Families Dressed as Superheroes Lobby for sick-leave bill – The Baltimore Sun

ANNAPOLIS, Md. (AP) — Early Thursday morning, moms and children gathered inside the Miller Senate building at tables littered with paper groundhogs and markers, but this Groundhog’s Day gathering was no celebration for Punxsutawney Phil.

Instead, the group of fewer than 20, each dressed up in a cape featuring a logo for family-advocacy group MomsRising, gathered to show legislators their support for a paid sick-leave bill, HB1, the Maryland Healthy Working Families Act.

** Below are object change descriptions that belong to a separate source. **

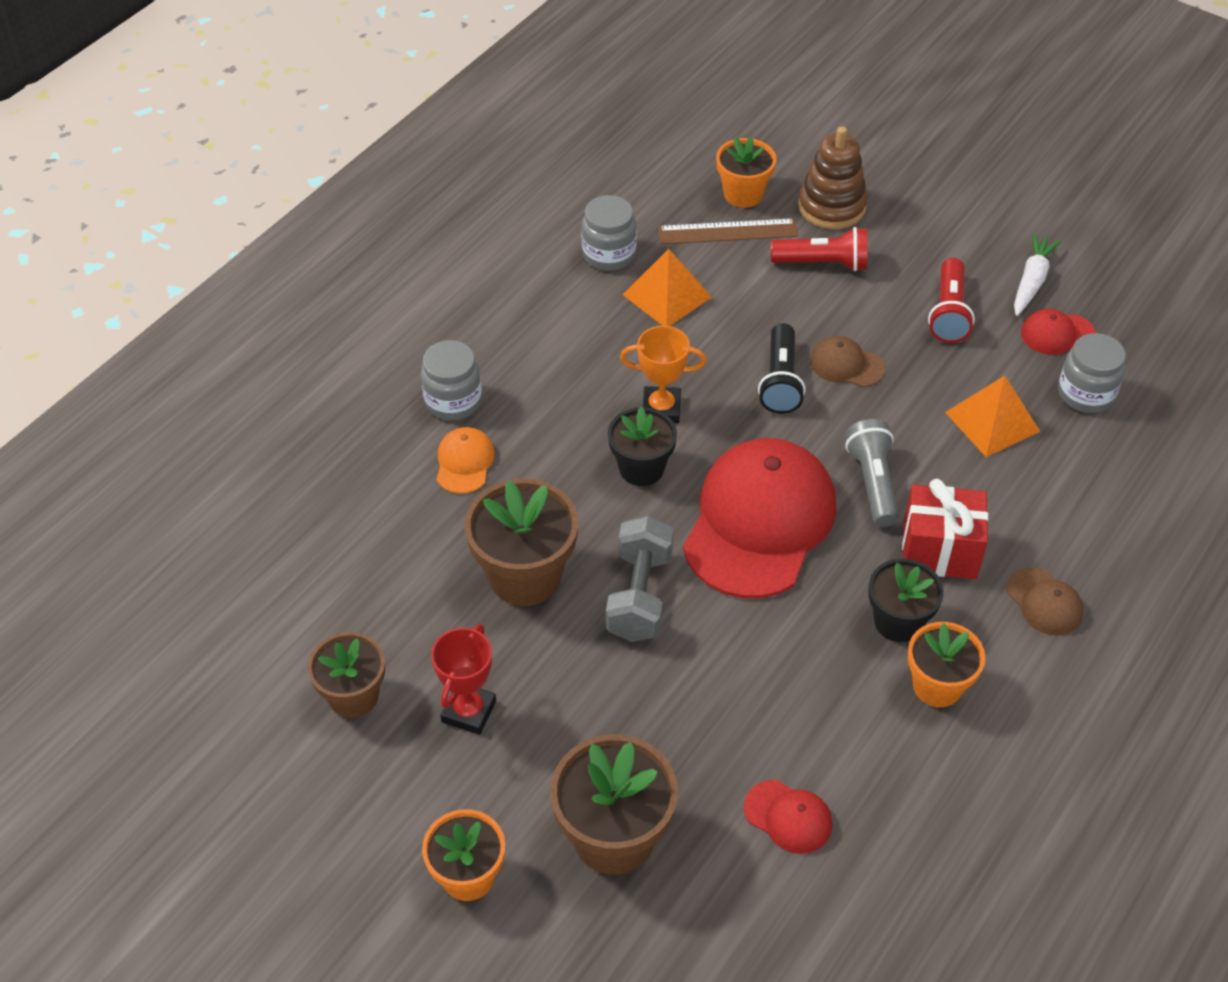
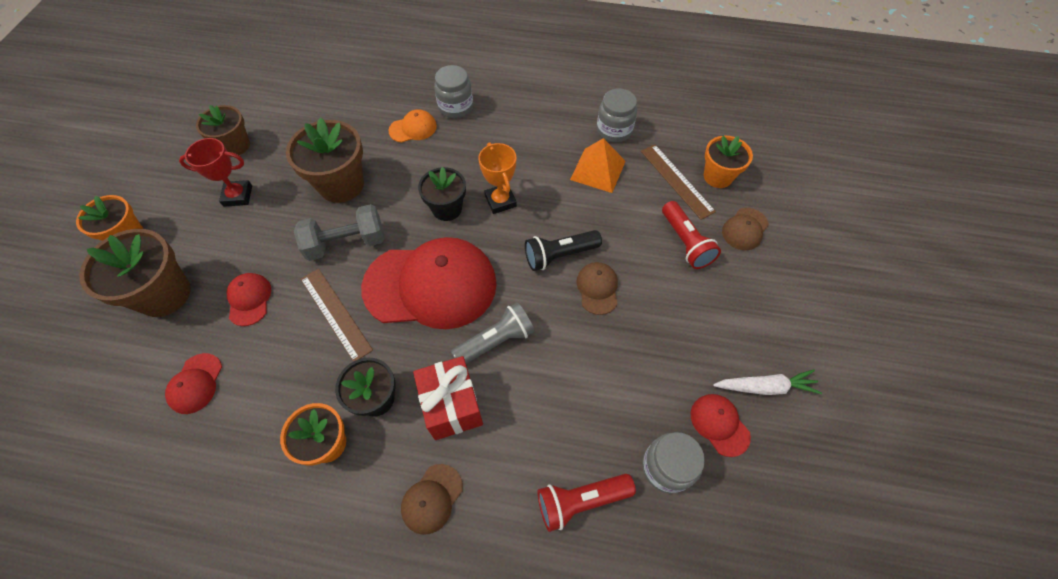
camera: 65 degrees right, 10 degrees up
(678, 730) = (249, 299): none -> red cap
(752, 634) = (336, 313): none -> brown ruler
(831, 206) = (745, 229): brown stacking toy -> brown cap
(949, 313) = (690, 338): red flashlight -> red flashlight (581, 501)
(992, 421) = (596, 403): orange pyramid -> none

The Maryland Healthy Working Families Act allows for employees at businesses with more than 15 employees to earn paid “sick and safe leave” — and unpaid leave for businesses with 14 or fewer workers — when the employee or a family member is sick, with few exceptions.

It also provides coverage to part-time employees and provides protection for any employee who takes earned sick and safe leave by making it illegal to “take action” against an employee who used their leave “in good faith.”

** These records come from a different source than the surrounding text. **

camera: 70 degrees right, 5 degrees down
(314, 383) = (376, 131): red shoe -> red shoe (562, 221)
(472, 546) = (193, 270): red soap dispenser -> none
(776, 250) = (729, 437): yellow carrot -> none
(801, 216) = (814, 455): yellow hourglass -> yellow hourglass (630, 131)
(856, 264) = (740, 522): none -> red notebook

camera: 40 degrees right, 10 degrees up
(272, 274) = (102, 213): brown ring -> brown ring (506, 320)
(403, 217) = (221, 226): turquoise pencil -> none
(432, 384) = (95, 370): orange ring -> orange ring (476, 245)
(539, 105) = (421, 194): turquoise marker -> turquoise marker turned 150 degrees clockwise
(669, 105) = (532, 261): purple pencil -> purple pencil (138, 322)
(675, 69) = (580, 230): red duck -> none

Hogan’s bill mandates that employers with more than 50 employees at each location provide “paid time off” — in whatever manner they choose — to those employees. Employers with fewer than 50 employees at each location who provide the leave are given a tax break.

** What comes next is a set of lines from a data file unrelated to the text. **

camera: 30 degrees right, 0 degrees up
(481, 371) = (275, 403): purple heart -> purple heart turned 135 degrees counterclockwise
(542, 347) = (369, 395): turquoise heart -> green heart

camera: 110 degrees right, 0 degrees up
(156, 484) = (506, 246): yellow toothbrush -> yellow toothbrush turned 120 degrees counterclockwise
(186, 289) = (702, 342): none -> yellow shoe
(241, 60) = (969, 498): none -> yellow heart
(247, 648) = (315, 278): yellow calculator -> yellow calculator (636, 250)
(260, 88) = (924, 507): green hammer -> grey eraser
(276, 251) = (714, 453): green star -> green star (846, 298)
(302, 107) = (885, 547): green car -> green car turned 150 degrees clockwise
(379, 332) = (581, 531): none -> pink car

Hogan’s plan does not cover employees who do not work full time.

Under both bills, employees earn one hour of time off for every 30 hours they work.

According to a study by the Maryland Center on Economic Policy, The Maryland Healthy Working Families Act would guarantee earned time off for 512,000 Marylanders, compared to 272,000 Marylanders under Hogan’s Commonsense Paid Leave Act.